Start of Block
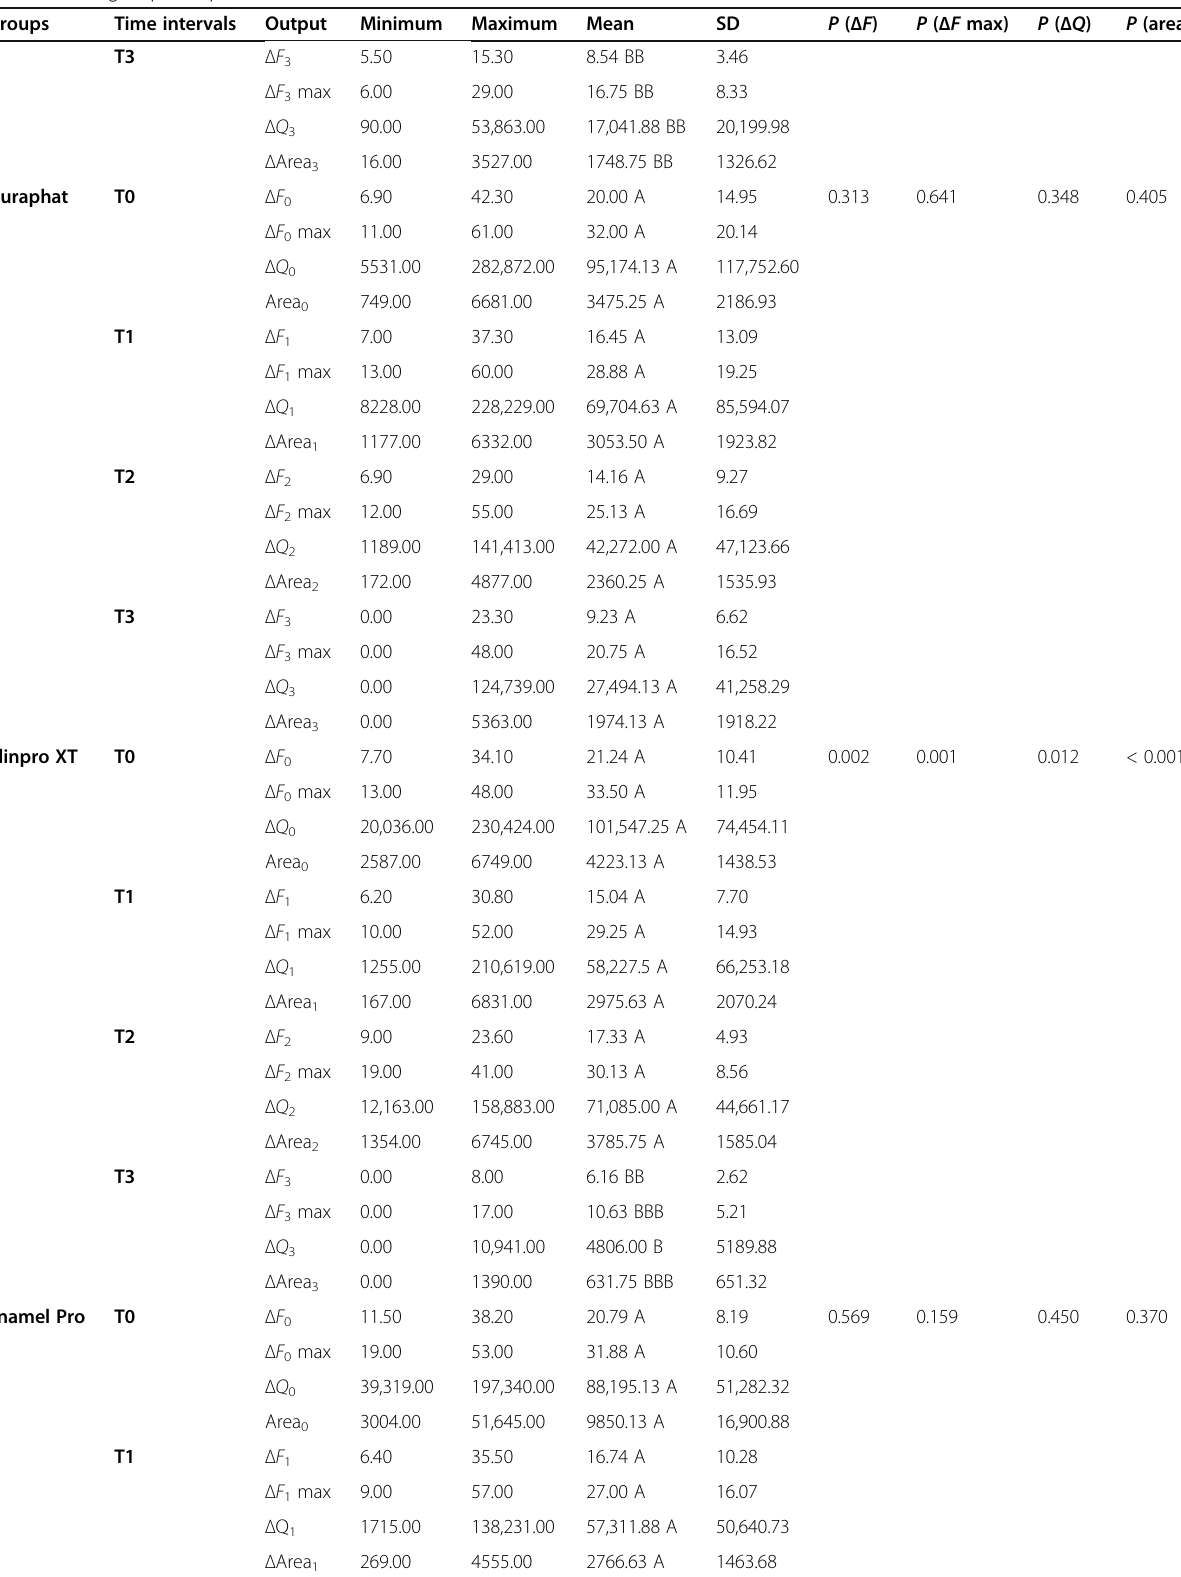
Table 2 Intragroup comparisons of QLF scores between timeline intervals (Continued)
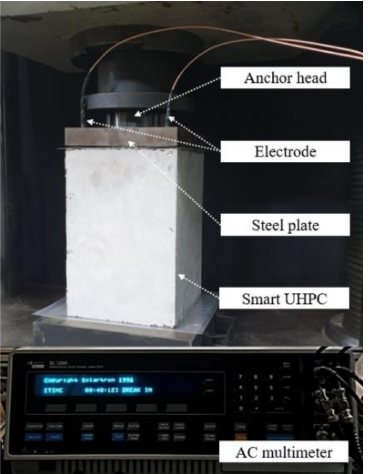
Figure 7. Test setup for AC electrical resistivity measurement.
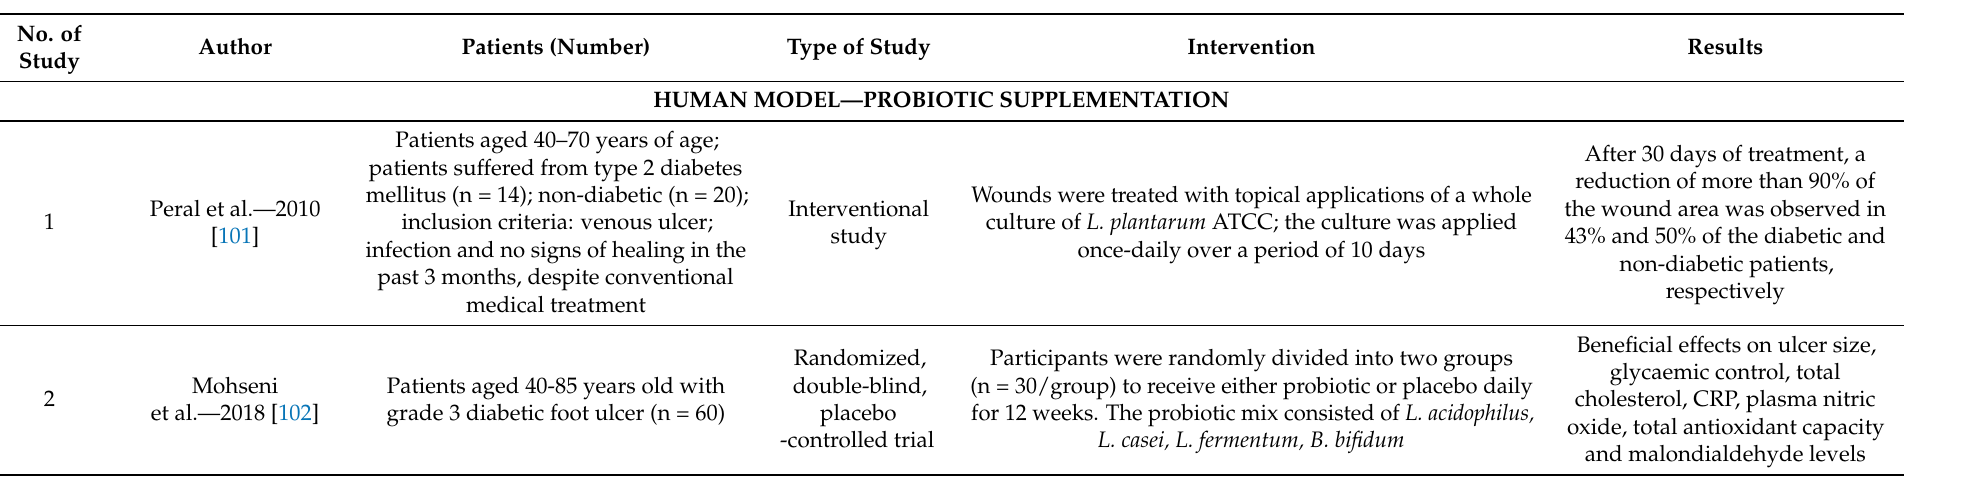
Table 7. Probiotic application in chronic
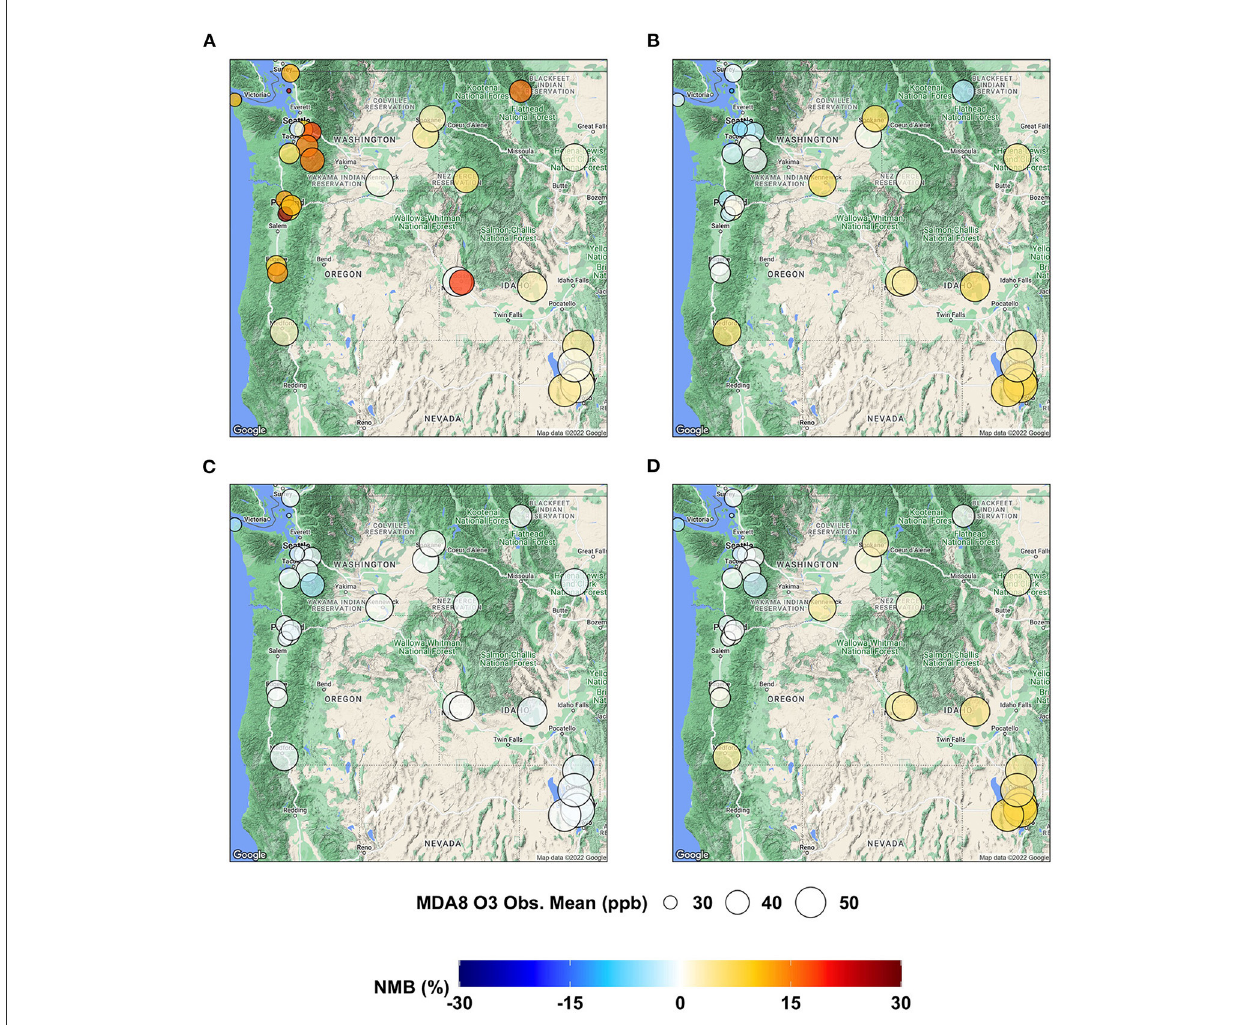
FIGURE3 Maps showing NMB of MDA8 O 3 predictions from (A) AIRPACT, (B) ML1, (C) ML2, and (D) ML_opr_O 3 at the AQS sites throughout the PNW.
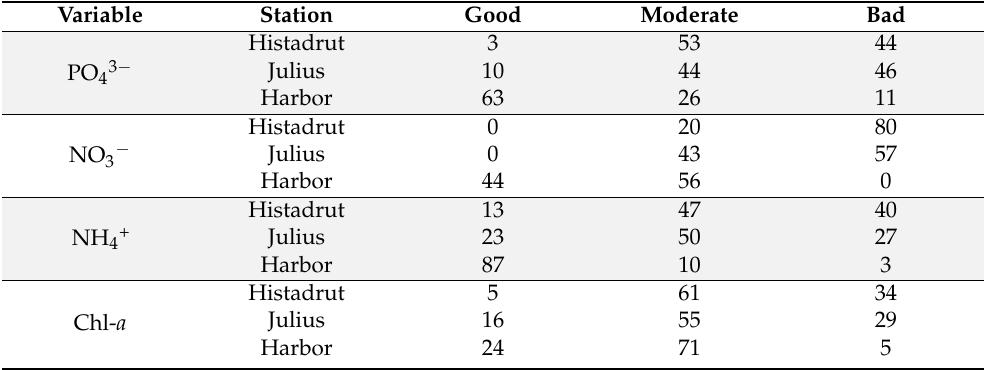
Table 3. The percent of nutrients and chl- a measured along the Kishon River Estuary in 2002–2021 falls within each of the status categories adopted in this study (Table 2). Variable Station Good Moderate Bad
End of Block
# Work required:
Look through the entries above; copy every line holding the string "Table".

# Task output:
Table 2 Intragroup comparisons of QLF scores between timeline intervals (Continued)
Table 7. Probiotic application in chronic
Table 3. The percent of nutrients and chl- a measured along the Kishon River Estuary in 2002–2021 falls within each of the status categories adopted in this study (Table 2). Variable Station Good Moderate Bad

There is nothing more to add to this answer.